Because of its compact size, and amazing diversity of terrain and habitat over short distances travelled, Scotland plays host to a far greater number of bird species than would be found if travelling over the same distance in the USA, Australia, or continental Europe.

The diversity of terrain encountered while traversing the Ayrshire Coastal Path mirrors that of Scotland itself, and the sea and shore, the cliffs, the hills and moors, the rivers and estuaries, woodlands and open pastures all have their favoured bird species.

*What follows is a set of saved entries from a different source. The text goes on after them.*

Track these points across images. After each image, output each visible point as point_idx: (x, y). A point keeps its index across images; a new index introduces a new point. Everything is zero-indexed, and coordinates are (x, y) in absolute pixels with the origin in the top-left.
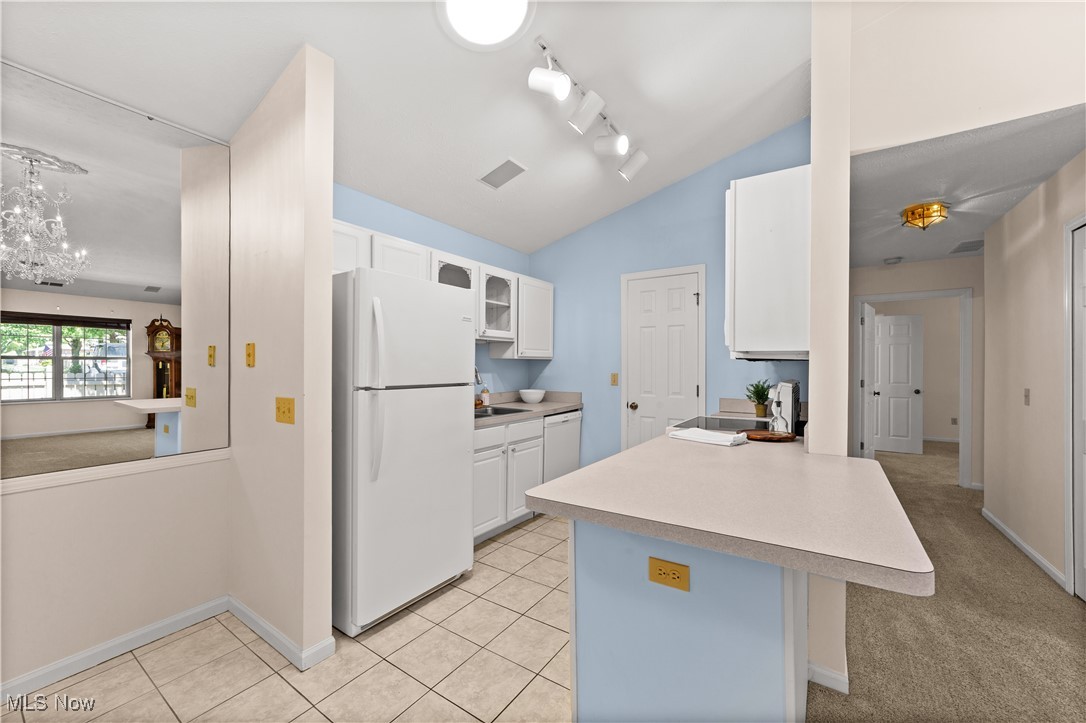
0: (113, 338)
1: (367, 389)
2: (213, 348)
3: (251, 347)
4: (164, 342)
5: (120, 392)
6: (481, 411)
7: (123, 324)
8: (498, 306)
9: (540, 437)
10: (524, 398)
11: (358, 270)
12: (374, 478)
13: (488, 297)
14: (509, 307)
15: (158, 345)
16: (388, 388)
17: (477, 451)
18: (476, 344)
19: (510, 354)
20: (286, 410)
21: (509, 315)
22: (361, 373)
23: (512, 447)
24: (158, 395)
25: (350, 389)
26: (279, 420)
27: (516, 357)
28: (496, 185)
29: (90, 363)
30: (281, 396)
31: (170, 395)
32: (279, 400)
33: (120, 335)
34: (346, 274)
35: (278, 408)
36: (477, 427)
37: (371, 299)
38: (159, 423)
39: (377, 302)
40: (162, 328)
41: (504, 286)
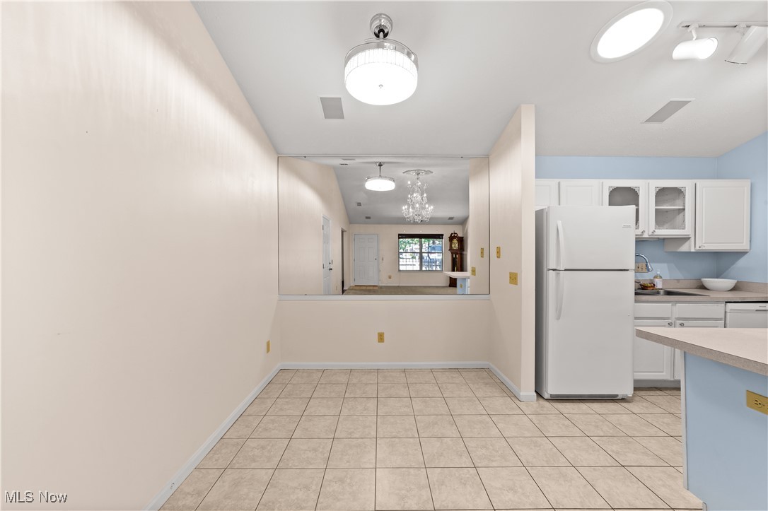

The checklist at the end of the Guide Book lists 135 species, but this is by no means a final tally for keen birdwatchers.

 

 

 

 

 

 

 

 

 

 

 

 

 

 

 

 

 

 

 

 

 

 

 

 

 

 

 

 

 

 

Similarly, for the amateur botanist there is a wide variety of flowers, trees and shrubs to be found in these diverse habitats; and geology enthusiasts will also enjoy the fine range of sedimentary, conglomerate, and igneous rock formations, and raised beaches, exposed by glaciation and incessant pounding of the seas over millennia.

Wild goats, roe deer, seals, porpoises, basking sharks, otters, foxes, white hares, stoats and weasels, will often be seen by quiet and observant walkers.

To see wildlife, avoid wearing bright garish colours, keep quiet and alert, and walk in small groups of 2-6 people.